_TASK DESCRIPTION_. When a picture appears among the records, leave it out, and copy all else exactly.
═══ MATERIAL SHOWN ═══
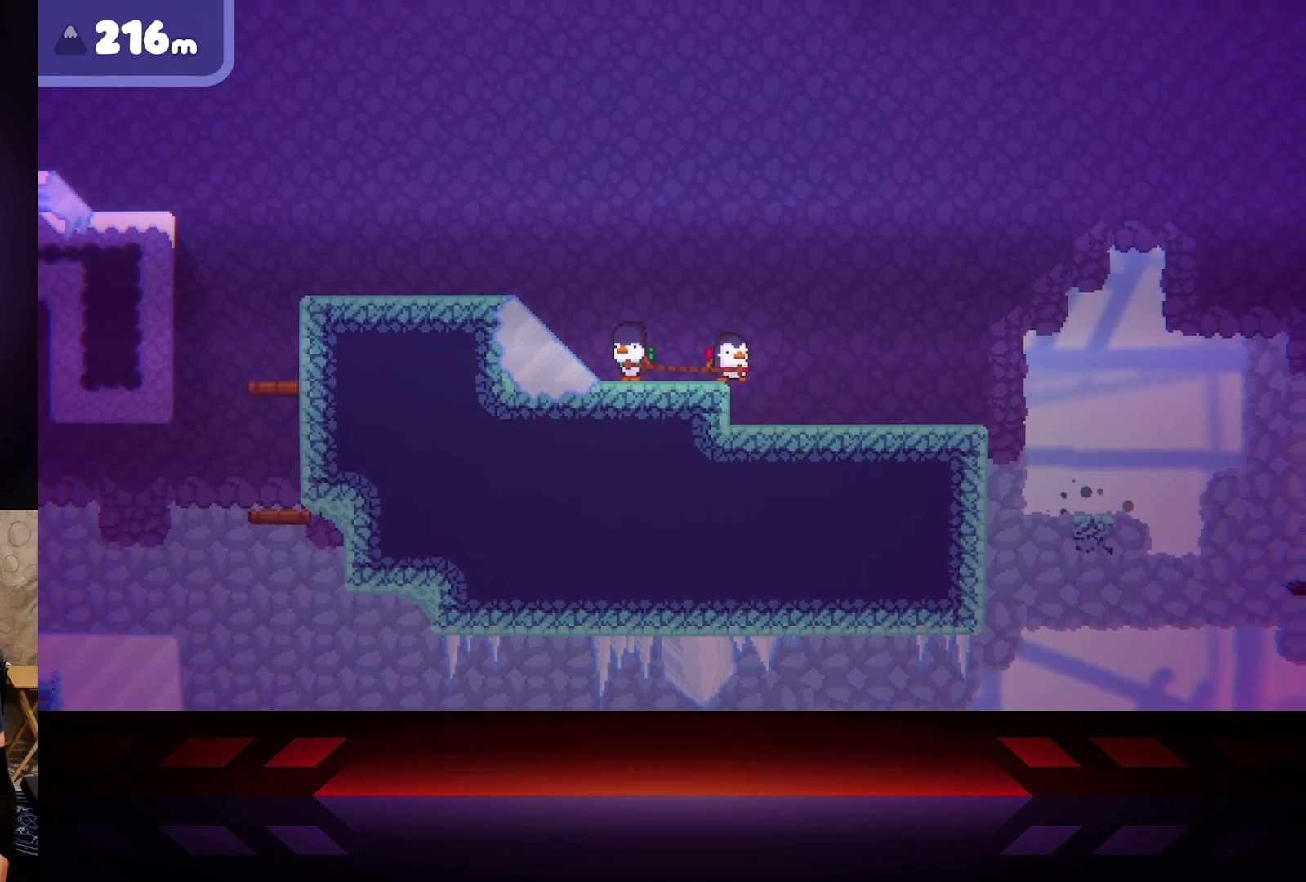
{"buttons": [], "left_stick": "left", "right_stick": "center", "events": [[167, "left_stick", "left"]]}
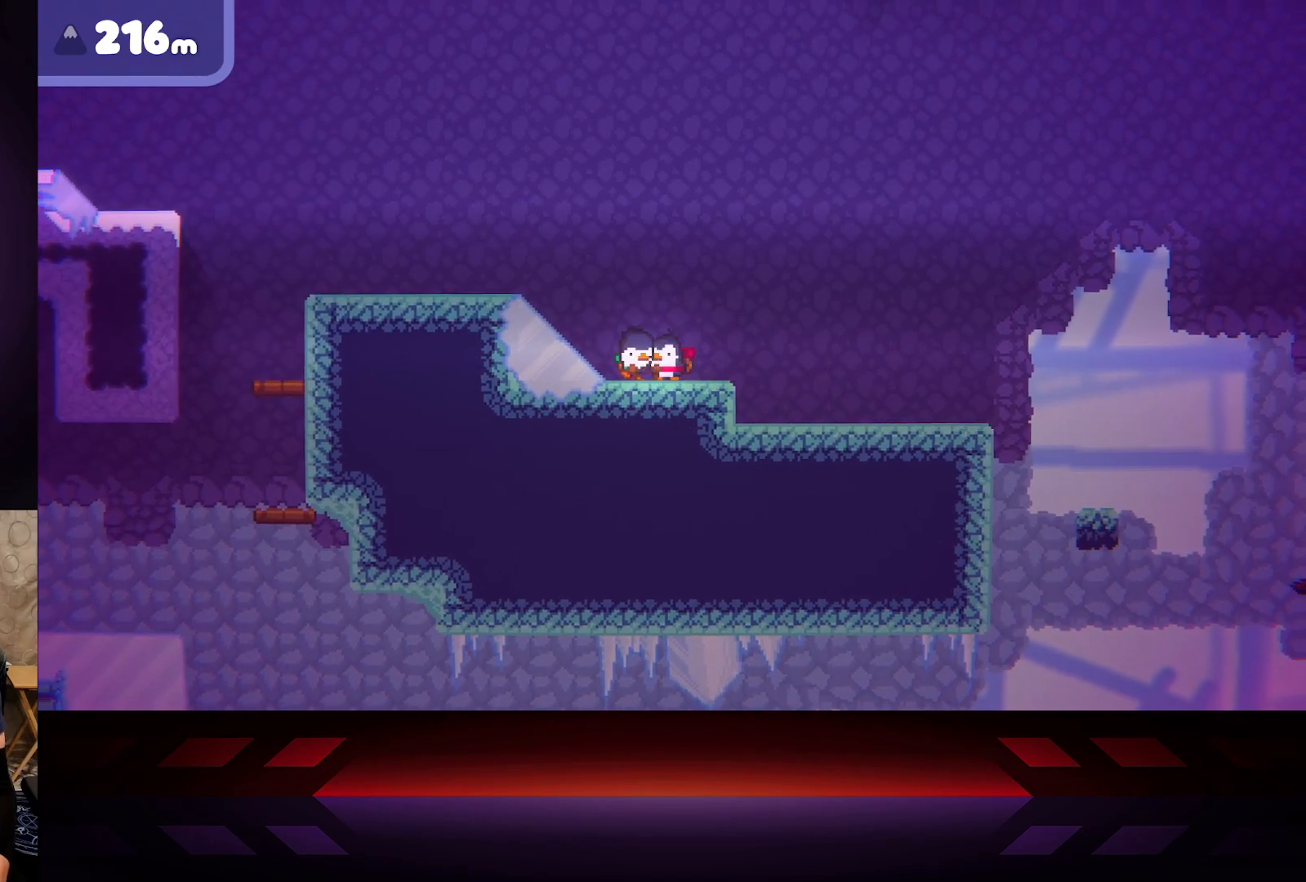
{"buttons": ["A"], "left_stick": "left", "right_stick": "center", "events": [[333, "A", "down"]]}
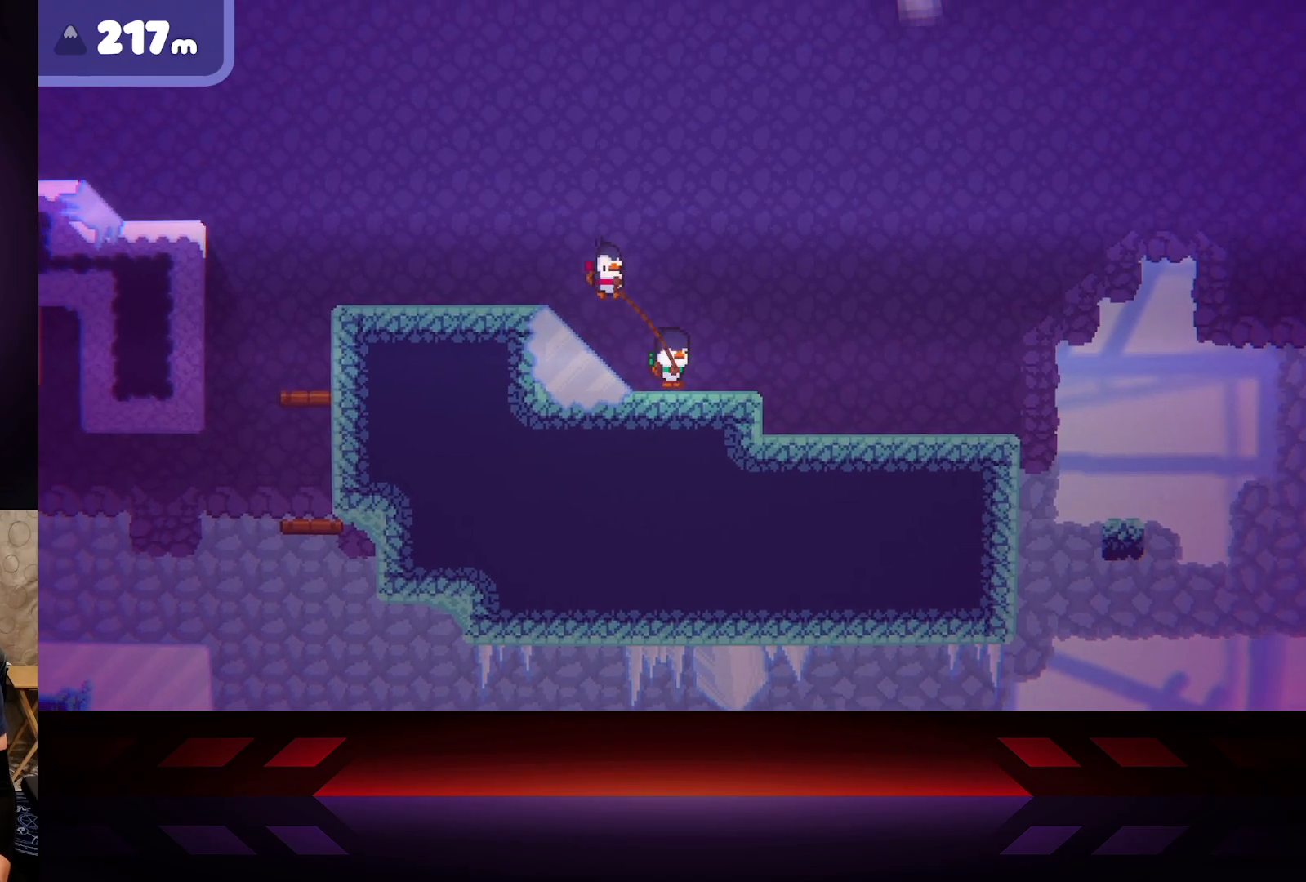
{"buttons": ["A"], "left_stick": "left", "right_stick": "center", "events": [[350, "A", "up"], [450, "A", "down"]]}
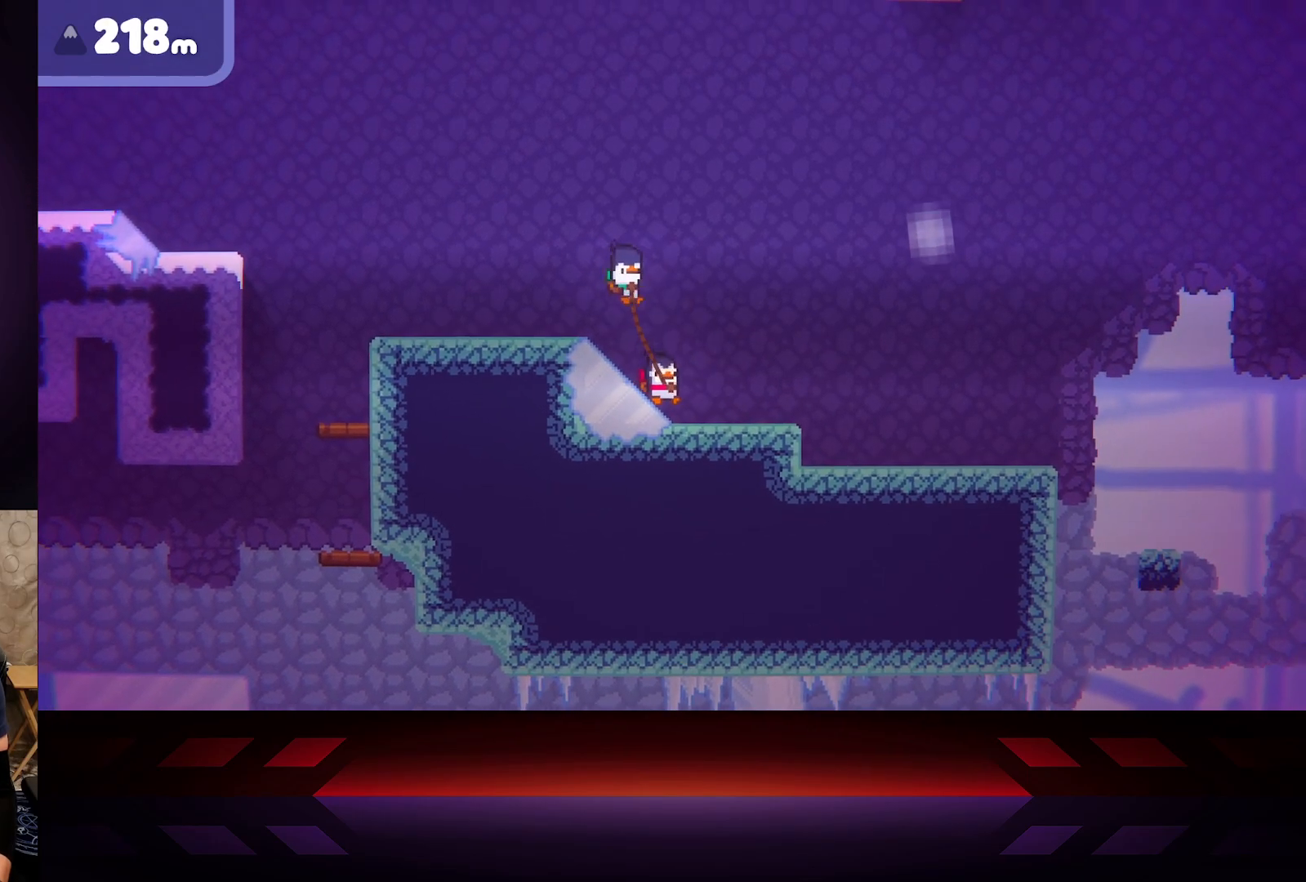
{"buttons": ["A"], "left_stick": "left", "right_stick": "center", "events": [[300, "A", "up"], [383, "A", "down"]]}
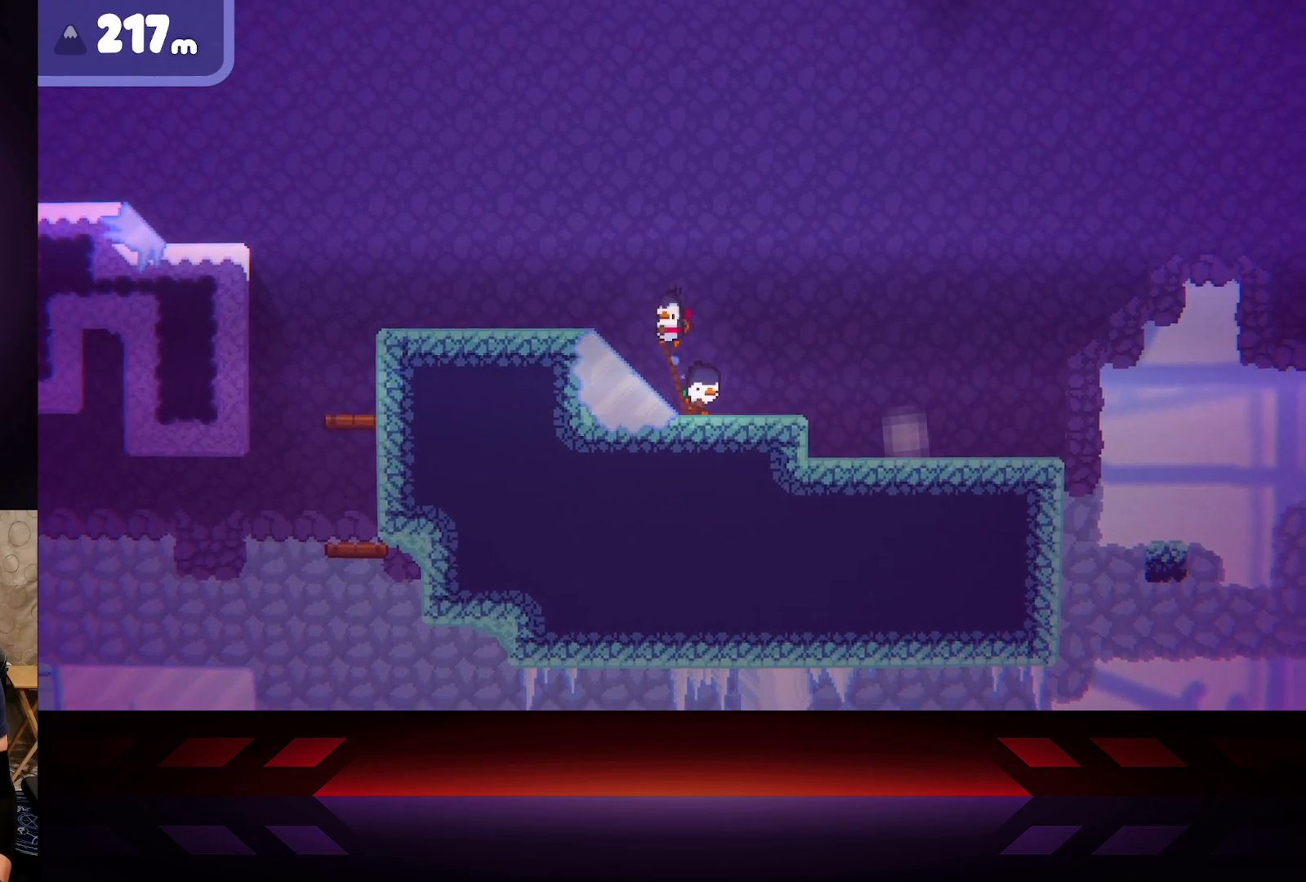
{"buttons": [], "left_stick": "right", "right_stick": "center", "events": [[317, "A", "up"], [367, "left_stick", "down-right"], [483, "left_stick", "right"]]}
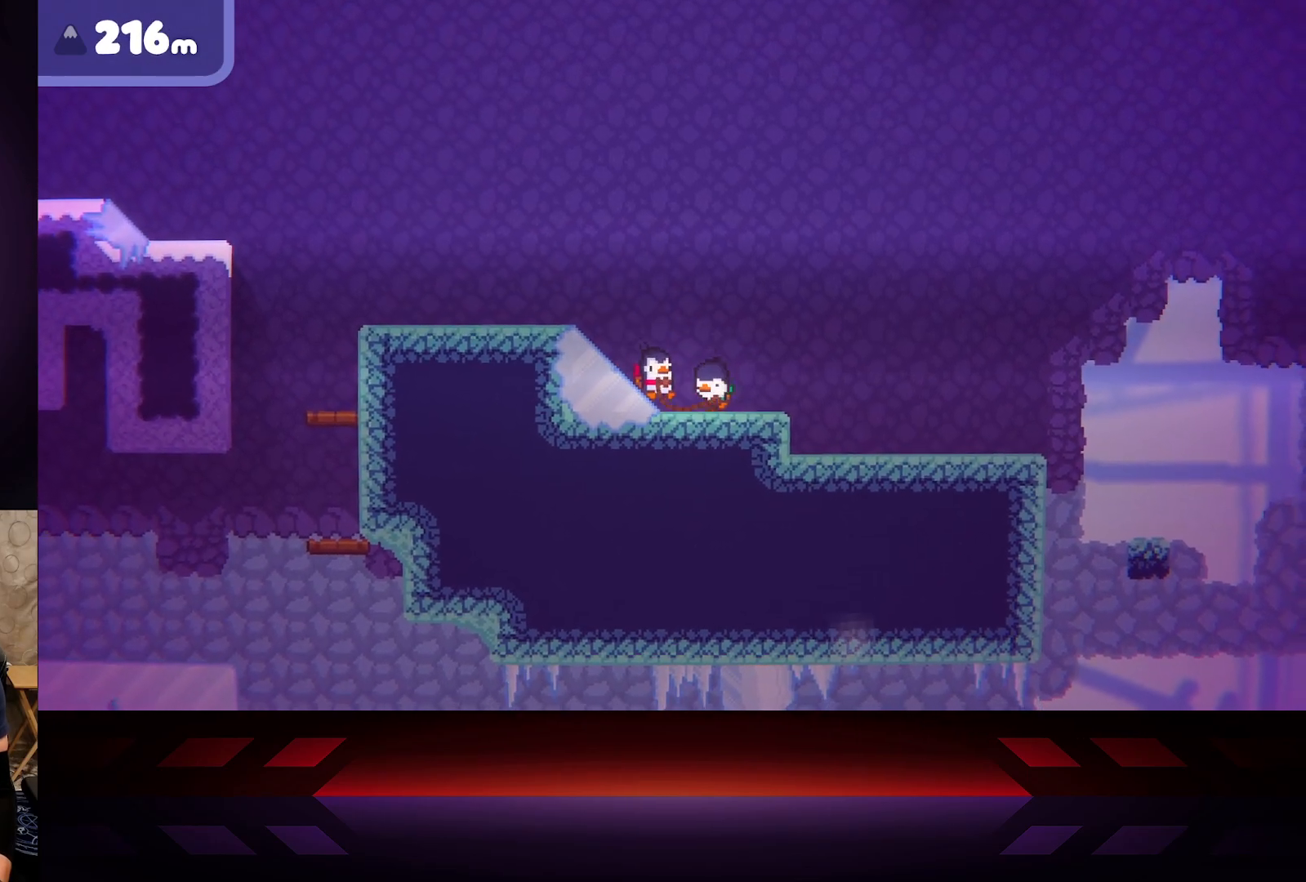
{"buttons": [], "left_stick": "left", "right_stick": "center", "events": [[317, "left_stick", "center"], [450, "left_stick", "left"]]}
═══
_WRITTEN SOLUTION_.
{"buttons": [], "left_stick": "left", "right_stick": "center", "events": [[167, "left_stick", "left"]]}
{"buttons": ["A"], "left_stick": "left", "right_stick": "center", "events": [[333, "A", "down"]]}
{"buttons": ["A"], "left_stick": "left", "right_stick": "center", "events": [[350, "A", "up"], [450, "A", "down"]]}
{"buttons": ["A"], "left_stick": "left", "right_stick": "center", "events": [[300, "A", "up"], [383, "A", "down"]]}
{"buttons": [], "left_stick": "right", "right_stick": "center", "events": [[317, "A", "up"], [367, "left_stick", "down-right"], [483, "left_stick", "right"]]}
{"buttons": [], "left_stick": "left", "right_stick": "center", "events": [[317, "left_stick", "center"], [450, "left_stick", "left"]]}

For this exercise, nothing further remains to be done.